Stiamo parlando, quindi, non di un fenomeno culturale o psicologico, ma di una reale emergenza sociale da affrontare con strumenti sociali finalizzati a confermare e riabilitare il nostro livello di maturità civile e sociale che, al contrario, potremmo perdere senza accorgercene. Tutto questo non toglie che vi siano anche residui culturali (uomini padroni, uomini che non accettano figlie lesbiche, uomini che in genere non accettano che la donna sia soggetto e non oggetto animato) ma questi residui cospicui non sono il motore del fenomeno in crescita di delitti sulla persona per motivi affettivi o, comunque, per motivi legati alle relazioni private tra le persone. Finanche i numeri e le dimensioni sono sproporzionate rispetto a ciò che conosciamo sulla seconda parte del Novecento, quando ancora era possibile postulare spiegazioni basate sulla resistenza al cambiamento che la realtà maschile predominante poneva nei fatti e nelle idee.

La vicenda giudiziaria della "tempesta emotiva", da cui eravamo partiti, per quanto mi riguarda, conferma i miei timori.
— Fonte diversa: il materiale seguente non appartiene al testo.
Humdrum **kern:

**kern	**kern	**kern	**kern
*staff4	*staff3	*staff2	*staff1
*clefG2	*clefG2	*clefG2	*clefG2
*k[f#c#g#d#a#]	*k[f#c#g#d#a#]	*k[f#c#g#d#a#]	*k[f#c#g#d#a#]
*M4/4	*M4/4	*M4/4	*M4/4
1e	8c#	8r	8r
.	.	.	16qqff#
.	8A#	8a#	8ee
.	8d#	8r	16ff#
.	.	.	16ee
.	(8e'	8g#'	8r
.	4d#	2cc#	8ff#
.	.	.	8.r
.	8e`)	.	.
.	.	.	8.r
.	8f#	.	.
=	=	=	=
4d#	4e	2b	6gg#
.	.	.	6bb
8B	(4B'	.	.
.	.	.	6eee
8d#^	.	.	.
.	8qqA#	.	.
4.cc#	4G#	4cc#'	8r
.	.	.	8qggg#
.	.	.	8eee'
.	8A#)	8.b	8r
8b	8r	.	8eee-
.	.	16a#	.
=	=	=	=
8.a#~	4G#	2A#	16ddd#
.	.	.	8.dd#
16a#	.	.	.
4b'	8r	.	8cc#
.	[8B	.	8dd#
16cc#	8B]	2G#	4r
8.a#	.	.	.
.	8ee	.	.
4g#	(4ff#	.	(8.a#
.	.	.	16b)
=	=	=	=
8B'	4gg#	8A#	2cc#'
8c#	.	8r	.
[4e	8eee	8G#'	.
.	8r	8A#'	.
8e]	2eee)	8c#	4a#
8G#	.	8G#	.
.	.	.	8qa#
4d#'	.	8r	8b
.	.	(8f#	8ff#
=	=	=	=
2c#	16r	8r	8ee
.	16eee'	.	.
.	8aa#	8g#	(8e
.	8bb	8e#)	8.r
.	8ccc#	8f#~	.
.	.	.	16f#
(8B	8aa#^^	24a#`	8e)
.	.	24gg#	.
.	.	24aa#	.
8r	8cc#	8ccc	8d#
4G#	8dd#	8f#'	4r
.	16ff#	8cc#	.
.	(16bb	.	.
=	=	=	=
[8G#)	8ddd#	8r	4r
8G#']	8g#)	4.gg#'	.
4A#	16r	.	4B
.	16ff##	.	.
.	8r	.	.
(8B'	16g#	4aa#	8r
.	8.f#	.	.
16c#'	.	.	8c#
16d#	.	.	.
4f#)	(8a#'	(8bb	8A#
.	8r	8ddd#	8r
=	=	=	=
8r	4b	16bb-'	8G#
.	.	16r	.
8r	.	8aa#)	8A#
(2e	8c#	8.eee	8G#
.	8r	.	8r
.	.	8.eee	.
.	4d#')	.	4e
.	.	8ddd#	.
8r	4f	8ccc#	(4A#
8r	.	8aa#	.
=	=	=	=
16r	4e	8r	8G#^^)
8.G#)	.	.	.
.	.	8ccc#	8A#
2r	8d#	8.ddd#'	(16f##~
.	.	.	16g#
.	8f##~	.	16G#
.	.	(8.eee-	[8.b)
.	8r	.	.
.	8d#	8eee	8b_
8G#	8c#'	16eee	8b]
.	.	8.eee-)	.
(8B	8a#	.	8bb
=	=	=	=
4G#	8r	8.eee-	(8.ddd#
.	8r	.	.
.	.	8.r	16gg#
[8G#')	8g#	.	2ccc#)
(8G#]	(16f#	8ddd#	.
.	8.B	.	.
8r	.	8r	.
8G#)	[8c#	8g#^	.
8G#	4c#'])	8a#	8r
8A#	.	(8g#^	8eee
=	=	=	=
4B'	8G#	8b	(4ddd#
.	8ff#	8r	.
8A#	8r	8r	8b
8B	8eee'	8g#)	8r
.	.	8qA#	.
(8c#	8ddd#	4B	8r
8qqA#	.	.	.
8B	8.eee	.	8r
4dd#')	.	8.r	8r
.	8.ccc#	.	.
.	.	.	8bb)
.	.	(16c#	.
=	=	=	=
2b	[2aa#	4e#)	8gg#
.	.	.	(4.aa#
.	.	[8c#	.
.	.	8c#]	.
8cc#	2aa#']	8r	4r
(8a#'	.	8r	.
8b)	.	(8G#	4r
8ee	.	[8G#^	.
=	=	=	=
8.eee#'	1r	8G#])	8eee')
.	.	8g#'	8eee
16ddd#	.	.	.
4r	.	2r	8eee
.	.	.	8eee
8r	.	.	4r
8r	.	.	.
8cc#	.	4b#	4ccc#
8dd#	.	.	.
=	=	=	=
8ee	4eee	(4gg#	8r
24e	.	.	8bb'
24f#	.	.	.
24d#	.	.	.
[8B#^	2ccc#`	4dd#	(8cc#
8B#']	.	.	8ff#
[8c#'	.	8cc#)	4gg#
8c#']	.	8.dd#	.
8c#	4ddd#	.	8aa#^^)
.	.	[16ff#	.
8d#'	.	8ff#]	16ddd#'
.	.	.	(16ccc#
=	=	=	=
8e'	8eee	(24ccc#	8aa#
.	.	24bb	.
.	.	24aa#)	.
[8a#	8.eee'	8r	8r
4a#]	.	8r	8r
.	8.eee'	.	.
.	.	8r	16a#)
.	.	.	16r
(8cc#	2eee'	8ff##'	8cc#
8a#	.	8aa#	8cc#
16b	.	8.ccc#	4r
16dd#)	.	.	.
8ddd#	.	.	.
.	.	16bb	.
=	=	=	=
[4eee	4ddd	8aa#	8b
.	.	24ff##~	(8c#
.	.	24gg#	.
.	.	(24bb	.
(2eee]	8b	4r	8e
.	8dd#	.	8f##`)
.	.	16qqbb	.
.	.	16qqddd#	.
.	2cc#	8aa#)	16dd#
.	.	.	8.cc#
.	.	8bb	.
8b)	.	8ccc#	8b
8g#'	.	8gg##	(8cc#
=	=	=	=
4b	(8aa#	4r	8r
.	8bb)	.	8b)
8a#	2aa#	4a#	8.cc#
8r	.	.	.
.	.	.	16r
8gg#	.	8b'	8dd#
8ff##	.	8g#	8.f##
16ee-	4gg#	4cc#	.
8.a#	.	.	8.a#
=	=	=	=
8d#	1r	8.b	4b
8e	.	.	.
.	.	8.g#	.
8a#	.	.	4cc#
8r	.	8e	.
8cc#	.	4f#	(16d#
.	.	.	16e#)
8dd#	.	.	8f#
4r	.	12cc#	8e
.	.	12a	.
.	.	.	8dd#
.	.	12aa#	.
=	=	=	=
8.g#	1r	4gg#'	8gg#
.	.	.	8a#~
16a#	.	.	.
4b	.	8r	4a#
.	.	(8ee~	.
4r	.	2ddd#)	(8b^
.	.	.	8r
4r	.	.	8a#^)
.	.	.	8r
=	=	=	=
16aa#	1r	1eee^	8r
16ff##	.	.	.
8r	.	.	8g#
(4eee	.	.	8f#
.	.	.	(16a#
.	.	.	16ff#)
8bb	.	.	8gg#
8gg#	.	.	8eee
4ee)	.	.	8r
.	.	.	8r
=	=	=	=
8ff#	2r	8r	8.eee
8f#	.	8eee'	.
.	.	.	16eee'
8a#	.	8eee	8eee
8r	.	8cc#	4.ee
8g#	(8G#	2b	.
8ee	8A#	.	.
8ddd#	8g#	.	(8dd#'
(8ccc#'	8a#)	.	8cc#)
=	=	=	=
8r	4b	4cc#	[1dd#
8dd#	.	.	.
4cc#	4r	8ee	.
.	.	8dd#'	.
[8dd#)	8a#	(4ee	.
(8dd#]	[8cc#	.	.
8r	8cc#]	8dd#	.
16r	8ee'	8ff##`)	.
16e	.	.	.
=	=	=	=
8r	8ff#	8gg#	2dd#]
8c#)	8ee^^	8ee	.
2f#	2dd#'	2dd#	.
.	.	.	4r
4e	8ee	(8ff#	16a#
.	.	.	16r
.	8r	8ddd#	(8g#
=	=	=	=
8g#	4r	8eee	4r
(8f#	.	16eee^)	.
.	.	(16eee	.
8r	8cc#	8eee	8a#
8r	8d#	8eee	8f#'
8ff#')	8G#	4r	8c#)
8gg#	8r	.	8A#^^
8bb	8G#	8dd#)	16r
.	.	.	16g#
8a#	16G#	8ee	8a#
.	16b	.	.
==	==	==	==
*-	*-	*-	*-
Perché se un Magistrato arriva a mettere nero su bianco una motivazione così insensata, così chiaramente in contraddizione con le nuove e ormai consolidate caratteristiche giuridiche con cui vengono trattati e interpretati i delitti con motivazioni e moventi che esulano da quelli in cui regnano gli "interessi", di vario tipo e genere, vuol dire che quel Magistrato (anche un Magistrato) reagisce istintivamente e in modo umorale a ciò che incoscientemente reputa come un attacco a ciò che lui non sente di essere, vendicandosi attraverso una sentenza. E quando le persone iniziano ad agire senza logica e senza freddezza, soprattutto quando sono persone cui è demandata grande responsabilità, vuol dire che siamo già in quella fase dove si sta perdendo quel "lume della ragione collettiva" che garantisce la vita sociale che abbiamo conquistato faticosamente nei secoli. E non lo dico per giustificare quel Magistrato, ma per trovare un motivo meno semplicistico, meno simile ad un esorcismo, per un comportamento invece indicativo di ciò che non vogliamo vedere. Quel Magistrato è il braccio armato inconsapevole di una condizione umana che ormai non ha più i mezzi per trovare delle giustificazioni reali per coprire di respiri una giornata, per alzarsi e andare a dormire con la convinzione di essere in questo mondo per un motivo che vada oltre i suoi sentimenti. Una condizione umana che da sempre ha bisogno di grandi imprese collettive per avere ragione di una vita che, altrimenti, diventando schiava dei sentimenti, perde di significato nel momento in cui attraverso essi non troviamo la realizzazione sperata o, ancor peggio, quando, esaurendosi, ci lasciano senza alcun scopo per vivere.